Tasks >>
1 - According to the article on the Jeenie translation app, which two language pairings did Jeenie launch with first?
2 - Continue the article on the Jeenie translation app from the point where it ends.

Provided text >>
New App Banks on the Human Element of Translation
When traveling to a country whose language you don’t know, there are countless translation options at your fingertips. There’s Google Translate, of course, which can translate between over 100 languages — though it can comically bungle longer phrases. Other options — apps like TripLingo, Waygo, and Microsoft Translate — all come with their own pros and cons, offering different ways of reading signs, translating basic phrases, and interacting with people in their own languages. But a newcomer on the scene thinks that something is missing from all of these options: the human element.
The Jeenie Mobile App gives users instant access to live translators, right on their smartphones. By offering live, human translation, the app’s creators hope to bridge some of the gaps that existing machine translation options fail to address.
“What machines can’t do is understand each other,” said Jeenie’s co-founder and CEO, Kirsten Brecht Baker, in a phone interview with Planet Word. “Understanding takes place in the minds of the two people who are talking and communicating. Understanding, and the cultural nuance around that understanding, is key in what we’re hoping to capture.”
This cultural and linguistic understanding will be provided by a fleet of live translators or “Language Jeenies,” as they are called internally. The app has already recruited thousands of Language Jeenies in 60+ countries to make sure translation is available regardless of time zone. Services are currently offered between 10am and 7pm EST, with 24/7 service arriving later this fall.
Jeenie chose to launch with Chinese/English and Japanese/English as their first language translation pairings, in response to immediate demand from the travel and tourism industry. Next up are Spanish/English and Portuguese/English, which are due in this fall, with a number of other language pairs arriving by the end of 2018.
To accomplish their formidable goal of offering live, round-the-clock service for a variety of languages, Jeenie drew inspiration from other popular crowdsourcing apps.
“Our ambition is to democratize this space the way we’ve seen Lyft or Uber or Airbnb do,” says Kirsten. “Seventy percent of the world is multilingual; why shouldn’t we be able to find a way to help some portion of these 4 billion people to get online to sell their language skills, to make income using their fluency?”

Stored records:
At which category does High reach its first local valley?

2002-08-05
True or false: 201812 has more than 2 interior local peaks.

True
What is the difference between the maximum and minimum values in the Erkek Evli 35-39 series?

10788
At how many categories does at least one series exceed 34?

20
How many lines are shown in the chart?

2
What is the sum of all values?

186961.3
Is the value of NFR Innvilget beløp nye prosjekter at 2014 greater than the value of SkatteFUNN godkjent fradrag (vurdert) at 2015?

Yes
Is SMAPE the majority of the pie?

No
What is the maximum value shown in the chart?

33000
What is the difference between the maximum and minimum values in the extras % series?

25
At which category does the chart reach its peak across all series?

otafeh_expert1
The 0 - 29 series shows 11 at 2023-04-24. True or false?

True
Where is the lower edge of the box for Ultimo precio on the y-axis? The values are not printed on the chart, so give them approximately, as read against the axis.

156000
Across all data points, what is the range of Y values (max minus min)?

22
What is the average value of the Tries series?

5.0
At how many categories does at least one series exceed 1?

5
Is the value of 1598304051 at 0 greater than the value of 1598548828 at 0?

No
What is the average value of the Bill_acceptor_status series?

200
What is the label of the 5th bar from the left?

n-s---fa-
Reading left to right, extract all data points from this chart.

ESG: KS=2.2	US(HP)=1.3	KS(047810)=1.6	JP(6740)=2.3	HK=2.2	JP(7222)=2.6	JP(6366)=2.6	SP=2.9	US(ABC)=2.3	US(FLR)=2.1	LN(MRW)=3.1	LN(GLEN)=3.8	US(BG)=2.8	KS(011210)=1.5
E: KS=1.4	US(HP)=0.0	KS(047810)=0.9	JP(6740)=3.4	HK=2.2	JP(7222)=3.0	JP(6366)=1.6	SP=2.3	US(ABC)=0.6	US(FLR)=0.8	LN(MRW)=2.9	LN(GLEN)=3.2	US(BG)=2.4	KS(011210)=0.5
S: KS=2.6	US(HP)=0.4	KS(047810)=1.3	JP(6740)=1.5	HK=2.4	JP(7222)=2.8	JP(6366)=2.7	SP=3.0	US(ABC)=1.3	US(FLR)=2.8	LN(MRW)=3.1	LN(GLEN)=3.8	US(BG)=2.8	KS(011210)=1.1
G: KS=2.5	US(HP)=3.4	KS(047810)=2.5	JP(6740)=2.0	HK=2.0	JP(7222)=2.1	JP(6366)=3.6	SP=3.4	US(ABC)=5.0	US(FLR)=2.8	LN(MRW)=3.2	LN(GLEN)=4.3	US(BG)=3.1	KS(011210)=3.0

Answers to each task >>
1 - Chinese/English and Japanese/English.

2 -
Language fluency does not automatically qualify someone to be a translator or interpreter, as Kirsten acknowledges. Professional interpreters and translators typically have years of training — and sometimes special certifications — before they begin working. The important distinction is that Language Jeenies don’t represent themselves as doing official word-for-word interpreting in specialized environments like hospitals or courtrooms. Instead, as the people at Jeenie like to say, they’re “everyday language speakers solving everyday language problems.” Jeenie’s language providers are chosen based on their language fluency and ability to provide friendly customer service.
Jeenie will continue to invest in testing and training for their Language Jeenies as time goes on, and they’ve also implemented user-driven quality controls. Both Jeenies and those who rent out their services (for $1 per minute) can rate the other person, just as passengers and drivers can rate each other on apps like Uber and Lyft.
Kirsten is optimistic, then, that the Jeenie experience will be an improvement on existing applications: “If you can pull someone up on your phone who’s literally a third person in the conversation, and they can talk to the waiter and they can talk to the person at the table, it feels more like a cultural conversation than it does an exercise in trying to overcome or circumvent a language barrier.”
She’s also careful to stress that Jeenie welcomes all solutions that bring awareness to the significance of language, including the important work being done in machine translation. They are all for the thoughtful application of artificial intelligence in the service of global communication.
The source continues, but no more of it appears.